Friday, June 24, 2016

Labor South roundup: Brexit & neoliberalism; a visit with veteran Hollywood character actor Nehemiah Persoff; and Nissan hypocrisy in Mississippi

 
It’s time for another Labor South roundup, plus a heads-up on things to come.

The Brexit vote and neoliberalism

The British vote this week to exit the European Union is causing huge disruption in U.S. and international markets while being treated to a lot of handwringing by a head-scratching mainstream press. Yet Enrico Tortolano of openDemocracyUK says the following:

“Voting to leave the EU is a no-brainer for the Left. The European Union is remote, racist, imperialist, anti-worker and anti-democratic: It is run by, of, and for the super-rich and their corporations. A future outside austerity and other economic blunders rests on winning the struggle to exit the EU.”

Furthermore, “Neoliberal policies and practices dominate the European Commission, European Parliament, European Central Bank, European Court of Justice and a compliant media legitimises (sic) the whole conquest.”


Of course, anti-immigrant forces have also been on the Brexit side of the issue in this complex development. What we’ve seen in Britain is some of the same populism that has helped drive the Trump and Sanders presidential campaigns in the United States—a deep disdain for the longstanding collusion of Big Banks, Big Corporations and Big Government, yet on the Trump side one that is confused by an equal disdain for the migrant workers victimized by that same collusion.

Still, it is hard to argue with Tortolano’s description of the EU and its worship of the “neoliberal Holy Trinity of public spending cuts, privatisation (sic) and the removal of trade union rights.” Witness European leaders’ hard-fisted policies toward Greece and other economically struggling countries in Europe.
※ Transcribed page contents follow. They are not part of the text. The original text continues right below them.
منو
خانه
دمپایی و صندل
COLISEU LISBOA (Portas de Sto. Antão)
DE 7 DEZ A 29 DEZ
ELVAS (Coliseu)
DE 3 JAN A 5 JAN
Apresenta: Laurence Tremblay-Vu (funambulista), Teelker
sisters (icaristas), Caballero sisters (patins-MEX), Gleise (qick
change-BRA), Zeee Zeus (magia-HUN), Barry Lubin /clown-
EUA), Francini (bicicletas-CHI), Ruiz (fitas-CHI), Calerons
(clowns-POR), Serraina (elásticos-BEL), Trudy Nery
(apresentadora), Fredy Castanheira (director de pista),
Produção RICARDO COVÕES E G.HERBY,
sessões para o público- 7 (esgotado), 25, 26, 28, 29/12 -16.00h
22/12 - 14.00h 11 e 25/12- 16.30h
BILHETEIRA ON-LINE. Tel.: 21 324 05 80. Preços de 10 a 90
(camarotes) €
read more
 Tortolano believes migrants actually suffer more under the EU because it supports the policies that force workers to leave their home countries in an often tragic search for better work and a better life.

In California with veteran actor Nehemiah Persoff

(To the right, Nehemiah Persoff in 1960)

Yours truly recently returned from a week-long trip to California, where I, among other things, interviewed veteran character actor Nehemiah Persoff, approaching his 97th birthday, at his Cambria, Calif., home. I’m doing a profile of Persoff for Noir City magazine.

Jerusalem-born Persoff, a painter for the past quarter century, was once one of Hollywood’s most familiar faces in film and on television, beginning with his brief appearance in On the Waterfront (1954) to major roles in Humphrey Bogart’s last movie, The Harder They Fall (1956), Alfred Hitchcock’s The Wrong Man (1956), and—my favorite--as Nazi Carl Lanser in the segment “Judgment Night” on television’s Twilight Zone (1959). Each of these films addressed important social justice issues without being didactic. Persoff also was memorable as Little Bonaparte in Some Like It Hot (1959) and Barbara Steisand's father in Yentl (1983)

 Persoff began his career with theater and acting groups in New York City, including the famed Actors Studio, and recalled during my interview his early work performing for striking union members and for workers on the picket line.

Be on the lookout for Noir City’s next issue at the end of the summer!

UAW fighting Nissan hypocrisy in Mississippi

Students and activists will join with the United Auto Workers this weekend in bringing attention to the hypocrisy of the Nissan corporation’s sponsorship of a commemoration of the 50th anniversary of civil rights activist James Meredith’s 1966 “March Against Fear”.

Many among the predominantly black workforce at the company’s Nissan, Miss., plant have complained of its virulent anti-unionism, its use of temporary workers at lower wages and benefits, arbitrary decisions regarding work hours and medical treatment, and the overly restricted use of its air-conditioning units during Mississippi’s hot summer months.

Popular Resistance, a University of Mississippi student organization led by rising sophomore Jaz Brisack, is among the groups planning to bring light to Nissan’s hypocrisy this weekend.